Similarly, I have had chefs want to ‘cherry-pick’ the cuts and then demand a wholesale price. When I explain that the only way they are going to get wholesale price is by taking a whole carcass, they’ve tended to balk. While this is not true for all establishments, many want terms of 30 to 60 days and sadly, I still have outstanding invoices from a number of now-defunct restaurants who wanted to only source local and sustainably-raised ingredients.
As CSAs and Buyers Clubs gain in popularity, they too, should be considered an option. However, as veal is not a staple item on American family menus, it tends to be pushed into the “specialty” category with lamb, goat and rabbit as opposed to beef, pork and chicken.Consider partnering with an existing produce CSA to offer products on a monthly basis. Also gaining steam are local “food hubs” where producers drop off product to be picked up by multiple purchasers.

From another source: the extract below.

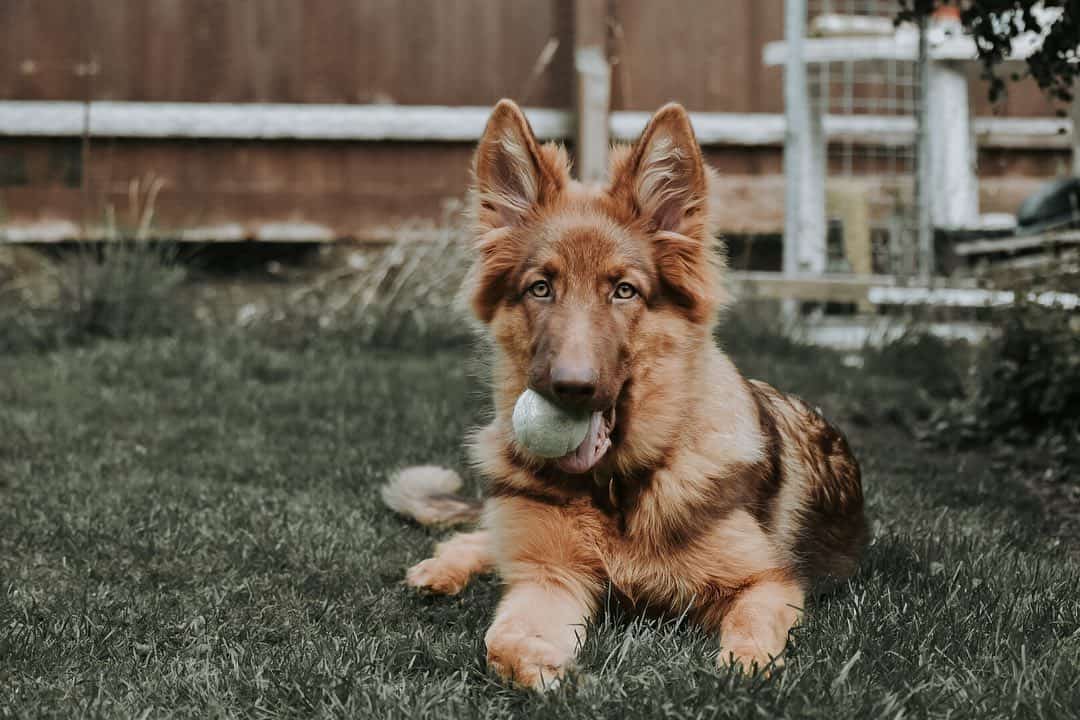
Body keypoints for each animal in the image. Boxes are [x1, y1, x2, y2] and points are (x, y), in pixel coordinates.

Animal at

Regardless of which audience you choose to market your veal, your job is not just to produce a phenomenal product, but to also educate your customers about the benefits of purchasing your product. For me, that means championing:
- No antibiotics or hormones
- Environmentally sound and sustainable
- Small carbon footprint
- Locally produced and processed
As the popularity of local and sustainable foods increases, customers are taking pride in the fact they are choosing grass-based and artisan foods, but tend to shy away from the meats which have the potential to make the biggest impacts in animal welfare, farm viability and the environment.
When I’m in an in-your-face mood, I like to tell people that if you are drinking organic/raw/local milk and eating locally farmstead/artisan cheeses or ice cream, then you should also be consuming the veal that is produced by these dairy farmers. Just as consumers have moved away from industrially produced mainstream dairy and meat products in lieu of ethically and sustainably produced foods, the same should hold true for the consumption of veal.
In my experience, the farmers who truly care the most for their animals are more than happy to establish a relationship with a new/beginning/small scale farmer who wants to humanely produce veal. Repeatedly, I’ve been told that sending calves to auction is one of the most distressing parts of being a dairy farmer, but in their all-too-busy lives, raising and marketing calves for veal is something there just isn’t time for. Worse, for some dairy farmers who sell their fluid milk to a cooperative, their contract stipulates that they cannot raise veal for sale using the milk the coop has agreed to purchase.
As someone who has worked in both the food and farming industries, I see a huge opportunity for both sustainably-minded farmers and consumers to participate in an equitable and sustainable paradigm by choosing to raise and eat veal.
Thanks for joining me on this trip into the importance of raising and eating veal.